Much has been made of the influence of the baby boomers and the baby busters on us. And, in spite of some exaggeration, the fact remains that that influence is real. Our church services have to be marked by the quality of respect and good taste, but at the same time they need to be versatile enough to meet the needs of a generation that feels differently about life than we did even a decade ago.
Boomers and busters come with different concerns, feel deeply about different issues, and have their own peculiar tastes and needs. Needs, especially, have become incredibly diverse. How can the church rise to these new challenges? The task is complex. But we must begin with worship. We must strive for high quality church services with meaningful diversity. Members themselves must take over various parts of the service. Music and song have to become diversified. The one big choir must be augmented with small music and praise groups.
Our new hymnals already reflect tasteful diversity. We must bless and affirm past worship practices, but we should not hesitate to build further on that foundation.
Is This Worship "Real"?
Where churches give themselves permission to make meaningful changes in the worship services and beyond, we will create, I believe, a climate of freedom, reality, and directness.

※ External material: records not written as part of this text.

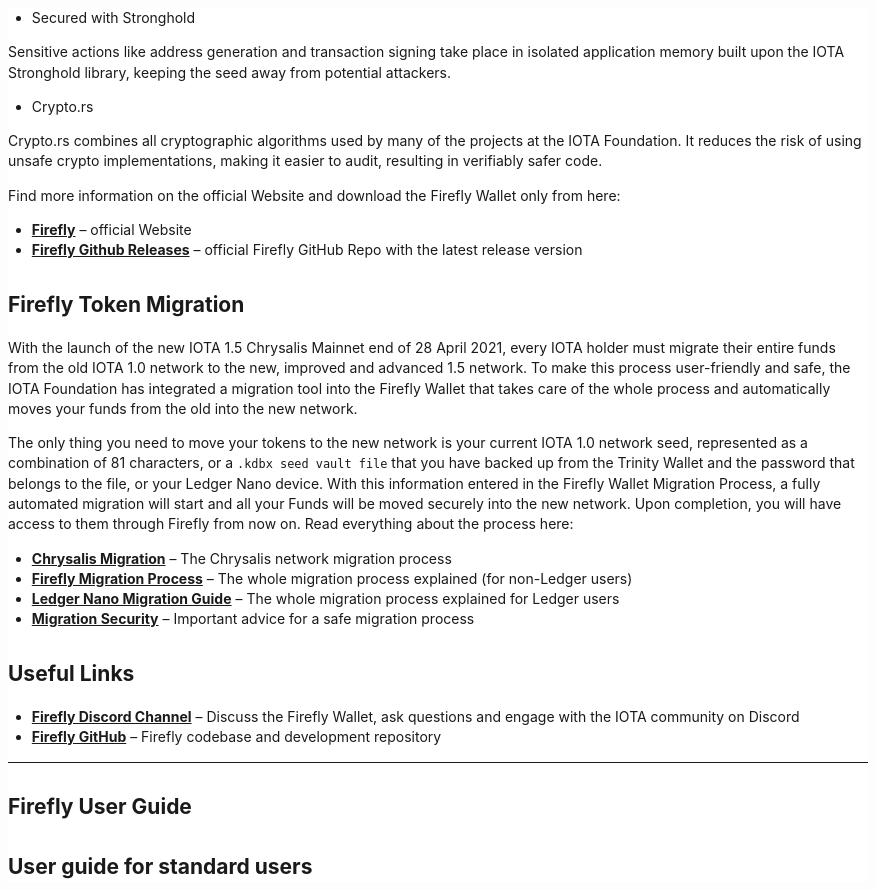 - Secured with Stronghold

Sensitive actions like address generation and transaction signing take place in isolated application memory built upon the IOTA Stronghold library, keeping the seed away from potential attackers.

- Crypto.rs

Crypto.rs combines all cryptographic algorithms used by many of the projects at the IOTA Foundation. It reduces the risk of using unsafe crypto implementations, making it easier to audit, resulting in verifiably safer code.

Find more information on the official Website and download the Firefly Wallet only from here:

- [**Firefly**](https://firefly.iota.org/) – official Website
- [**Firefly Github Releases**](https://github.com/iotaledger/firefly/releases) – official Firefly GitHub Repo with the latest release version

## Firefly Token Migration

With the launch of the new IOTA 1.5 Chrysalis Mainnet end of 28 April 2021, every IOTA holder must migrate their entire funds from the old IOTA 1.0 network to the new, improved and advanced 1.5 network. To make this process user-friendly and safe, the IOTA Foundation has integrated a migration tool into the Firefly Wallet that takes care of the whole process and automatically moves your funds from the old into the new network.

The only thing you need to move your tokens to the new network is your current IOTA 1.0 network seed, represented as a combination of 81 characters, or a `.kdbx seed vault file` that you have backed up from the Trinity Wallet and the password that belongs to the file, or your Ledger Nano device. With this information entered in the Firefly Wallet Migration Process, a fully automated migration will start and all your Funds will be moved securely into the new network. Upon completion, you will have access to them through Firefly from now on. Read everything about the process here:

- [**Chrysalis Migration**](https://blog.iota.org/the-chrysalis-token-migration-starts-now/) – The Chrysalis network migration process
- [**Firefly Migration Process**](https://blog.iota.org/firefly-token-migration/) – The whole migration process explained (for non-Ledger users)
- [**Ledger Nano Migration Guide**](https://blog.iota.org/firefly-token-migration-guide-for-ledger-users/) – The whole migration process explained for Ledger users
- [**Migration Security**](https://blog.iota.org/security-during-token-migration/) – Important advice for a safe migration process

## Useful Links

- [**Firefly Discord Channel**](https://discord.com/channels/397872799483428865/748265907351978115) – Discuss the Firefly Wallet, ask questions and engage with the IOTA community on Discord
- [**Firefly GitHub**](https://github.com/iotaledger/firefly) – Firefly codebase and development repository

---

## **Firefly User Guide**

## User guide for standard users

Individual members will feel themselves addressed and engaged. Amid all the threatening forces around them, they will experience their church as a source of strength.
During the last fifteen years I have visited most areas with clusters of Christian Reformed churches. I attended many church services. And I wondered sometimes: if I had to settle in this area, which church would I join? Here are some elements of worship that I would look for:
- Was I challenged to commit or recommit myself to the Lord in the services?

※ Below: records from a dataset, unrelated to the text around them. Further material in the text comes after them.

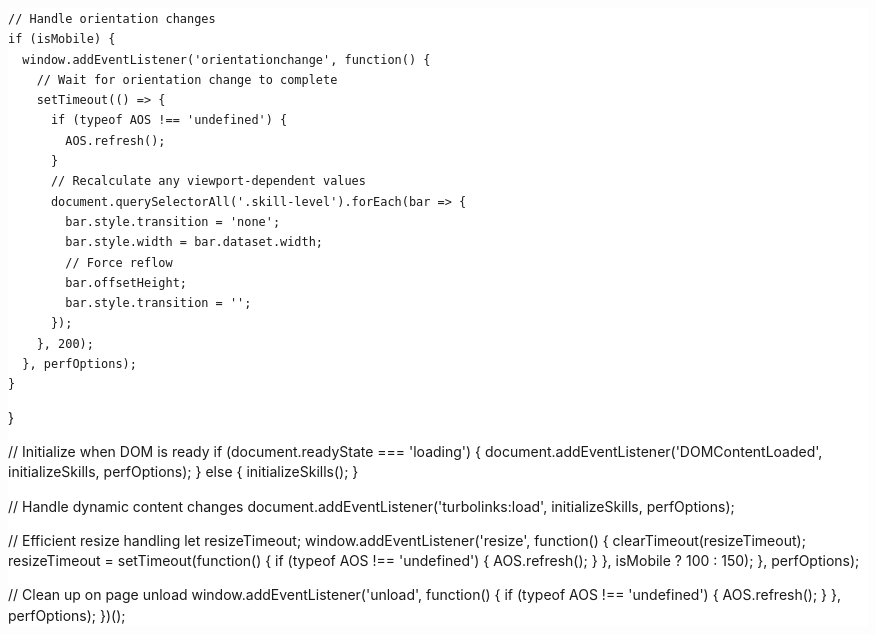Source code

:     // Handle orientation changes
    if (isMobile) {
      window.addEventListener('orientationchange', function() {
        // Wait for orientation change to complete
        setTimeout(() => {
          if (typeof AOS !== 'undefined') {
            AOS.refresh();
          }
          // Recalculate any viewport-dependent values
          document.querySelectorAll('.skill-level').forEach(bar => {
            bar.style.transition = 'none';
            bar.style.width = bar.dataset.width;
            // Force reflow
            bar.offsetHeight;
            bar.style.transition = '';
          });
        }, 200);
      }, perfOptions);
    }
  }

  // Initialize when DOM is ready
  if (document.readyState === 'loading') {
    document.addEventListener('DOMContentLoaded', initializeSkills, perfOptions);
  } else {
    initializeSkills();
  }

  // Handle dynamic content changes
  document.addEventListener('turbolinks:load', initializeSkills, perfOptions);

  // Efficient resize handling
  let resizeTimeout;
  window.addEventListener('resize', function() {
    clearTimeout(resizeTimeout);
    resizeTimeout = setTimeout(function() {
      if (typeof AOS !== 'undefined') {
        AOS.refresh();
      }
    }, isMobile ? 100 : 150);
  }, perfOptions);

  // Clean up on page unload
  window.addEventListener('unload', function() {
    if (typeof AOS !== 'undefined') {
      AOS.refresh();
    }
  }, perfOptions);
})();
</script> 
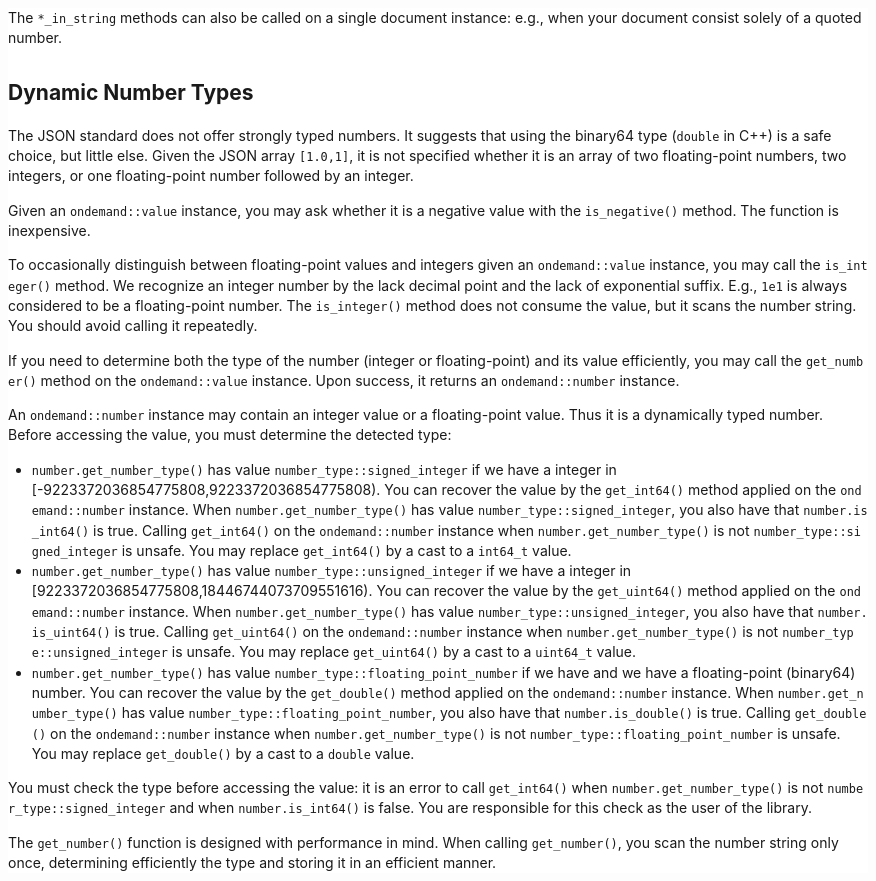 The `*_in_string` methods can also be called on a single document instance:
e.g., when your document consist solely of a quoted number.

Dynamic Number Types
------------------------------

The JSON standard does not offer strongly typed numbers. It suggests that using
the binary64 type (`double` in C++) is a safe choice, but little else.
Given the JSON array `[1.0,1]`,  it is not specified whether it is an array
of two floating-point numbers, two integers, or one floating-point number
followed by an integer.

Given an `ondemand::value` instance, you may ask whether it is a negative value
with the `is_negative()` method. The function is inexpensive.

To occasionally distinguish between floating-point values and integers given
an `ondemand::value` instance, you may call the `is_integer()` method. We recognize
an integer number by the lack decimal point and the lack of exponential suffix. E.g.,
`1e1` is always considered to be a floating-point number. The `is_integer()` method
does not consume the value, but it scans the number string. You should avoid calling
it repeatedly.

If you need to determine both the type of the number (integer or floating-point) and
its value efficiently, you may call the `get_number()` method on the `ondemand::value`
instance. Upon success, it returns an `ondemand::number` instance.


An `ondemand::number` instance may contain an integer value or a floating-point value.
Thus it is a dynamically typed number. Before accessing the value, you must determine the detected type:

* `number.get_number_type()` has value `number_type::signed_integer` if we have a integer in [-9223372036854775808,9223372036854775808). You can recover the value by the `get_int64()` method applied on the `ondemand::number` instance. When `number.get_number_type()` has value `number_type::signed_integer`, you also have that `number.is_int64()` is true. Calling `get_int64()` on the `ondemand::number` instance when `number.get_number_type()` is not `number_type::signed_integer` is unsafe. You may replace `get_int64()` by a cast to a `int64_t` value.
* `number.get_number_type()` has value `number_type::unsigned_integer` if we have a integer in [9223372036854775808,18446744073709551616). You can recover the value by the `get_uint64()` method applied on the `ondemand::number` instance.  When `number.get_number_type()` has value `number_type::unsigned_integer`, you also have that `number.is_uint64()` is true.  Calling `get_uint64()` on the `ondemand::number` instance when `number.get_number_type()` is not `number_type::unsigned_integer` is unsafe. You may replace `get_uint64()` by a cast to a `uint64_t` value.
* `number.get_number_type()` has value `number_type::floating_point_number` if we have and we have a floating-point (binary64) number. You can recover the value by the `get_double()` method applied on the `ondemand::number` instance.  When `number.get_number_type()` has value `number_type::floating_point_number`, you also have that `number.is_double()` is true.  Calling `get_double()` on the `ondemand::number` instance when `number.get_number_type()` is not `number_type::floating_point_number` is unsafe. You may replace `get_double()` by a cast to a `double` value.


You must check the type before accessing the value: it is an error to call `get_int64()` when `number.get_number_type()` is not `number_type::signed_integer` and when `number.is_int64()` is false. You are responsible for this check as the user of the library.

The `get_number()` function is designed with performance in mind. When calling `get_number()`, you scan the number string only once, determining efficiently the type and storing it in an efficient manner.
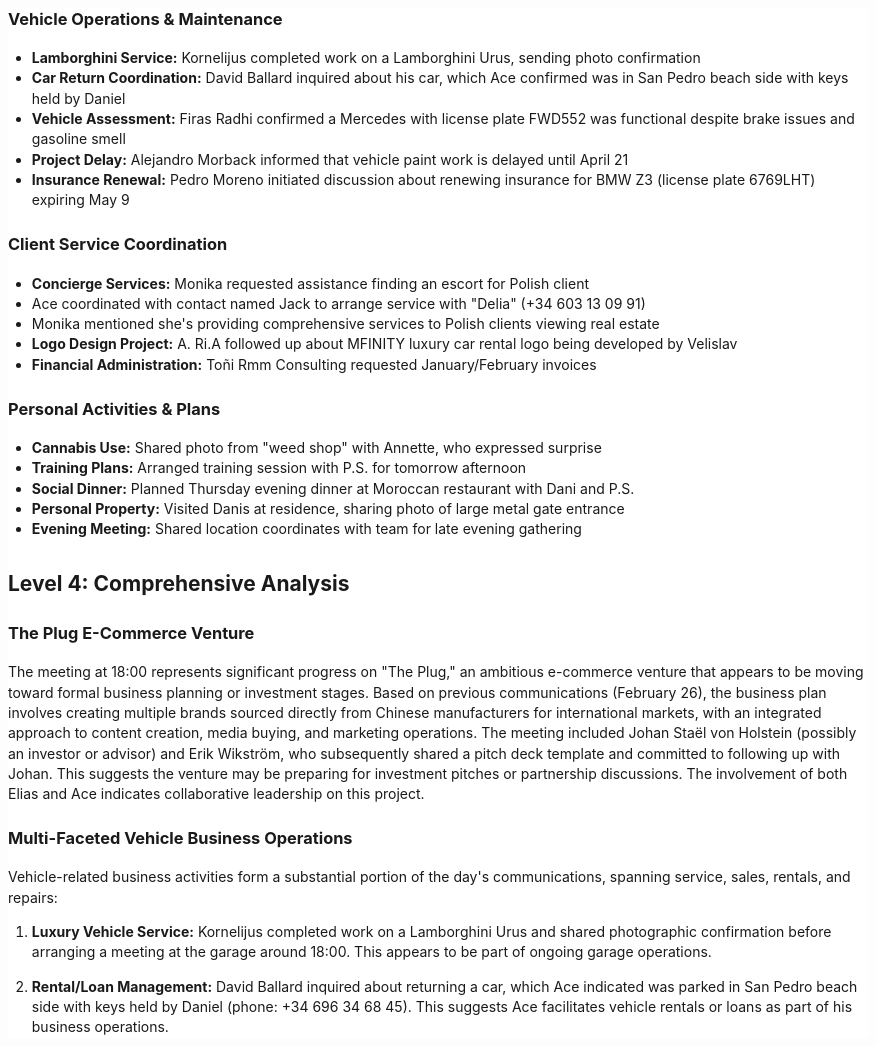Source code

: ### Vehicle Operations & Maintenance
- **Lamborghini Service:** Kornelijus completed work on a Lamborghini Urus, sending photo confirmation
- **Car Return Coordination:** David Ballard inquired about his car, which Ace confirmed was in San Pedro beach side with keys held by Daniel
- **Vehicle Assessment:** Firas Radhi confirmed a Mercedes with license plate FWD552 was functional despite brake issues and gasoline smell
- **Project Delay:** Alejandro Morback informed that vehicle paint work is delayed until April 21
- **Insurance Renewal:** Pedro Moreno initiated discussion about renewing insurance for BMW Z3 (license plate 6769LHT) expiring May 9

### Client Service Coordination
- **Concierge Services:** Monika requested assistance finding an escort for Polish client
- Ace coordinated with contact named Jack to arrange service with "Delia" (+34 603 13 09 91)
- Monika mentioned she's providing comprehensive services to Polish clients viewing real estate
- **Logo Design Project:** A. Ri.A followed up about MFINITY luxury car rental logo being developed by Velislav
- **Financial Administration:** Toñi Rmm Consulting requested January/February invoices

### Personal Activities & Plans
- **Cannabis Use:** Shared photo from "weed shop" with Annette, who expressed surprise
- **Training Plans:** Arranged training session with P.S. for tomorrow afternoon
- **Social Dinner:** Planned Thursday evening dinner at Moroccan restaurant with Dani and P.S.
- **Personal Property:** Visited Danis at residence, sharing photo of large metal gate entrance
- **Evening Meeting:** Shared location coordinates with team for late evening gathering

## Level 4: Comprehensive Analysis

### The Plug E-Commerce Venture
The meeting at 18:00 represents significant progress on "The Plug," an ambitious e-commerce venture that appears to be moving toward formal business planning or investment stages. Based on previous communications (February 26), the business plan involves creating multiple brands sourced directly from Chinese manufacturers for international markets, with an integrated approach to content creation, media buying, and marketing operations. The meeting included Johan Staël von Holstein (possibly an investor or advisor) and Erik Wikström, who subsequently shared a pitch deck template and committed to following up with Johan. This suggests the venture may be preparing for investment pitches or partnership discussions. The involvement of both Elias and Ace indicates collaborative leadership on this project.

### Multi-Faceted Vehicle Business Operations
Vehicle-related business activities form a substantial portion of the day's communications, spanning service, sales, rentals, and repairs:

1. **Luxury Vehicle Service:** Kornelijus completed work on a Lamborghini Urus and shared photographic confirmation before arranging a meeting at the garage around 18:00. This appears to be part of ongoing garage operations.

2. **Rental/Loan Management:** David Ballard inquired about returning a car, which Ace indicated was parked in San Pedro beach side with keys held by Daniel (phone: +34 696 34 68 45). This suggests Ace facilitates vehicle rentals or loans as part of his business operations.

- Was there a sense of liveliness, of community, and of "sharing"?
- Was there openness to membership involvement and participation in the worship?
In other words: Was this church service real?
Visitors have an uncanny sense of determining whether a church community that they may think of joining will care about them, whether they are welcome, and whether the services will help revitalize them every Sunday. More and more Reformed people now no longer hesitate to switch to other evangelical churches because they find their own church services humdrum.
I have become convinced that churches open to change are in a better position to equip their members to relate well together, to talk together, to help each other, and to witness to their faith. Our times demand that we as members feel free to talk about our needs and problems in the company of Jesus. He once summed up his mission in just one brief sentence: "For the Son of Man came to seek and to save what was lost" (Luke 19:10). That's quite an absolute! Not many elements in our liturgical practices could claim a higher level of absolute.
Isaiah, who saw Jesus' mission from afar, described it like this: "to preach the good news to the poor, ... to bind up the brokenhearted, to proclaim freedom for the captives,... to proclaim the year of God's favor" (61:1-2). What a tradition to live, grow, and change into!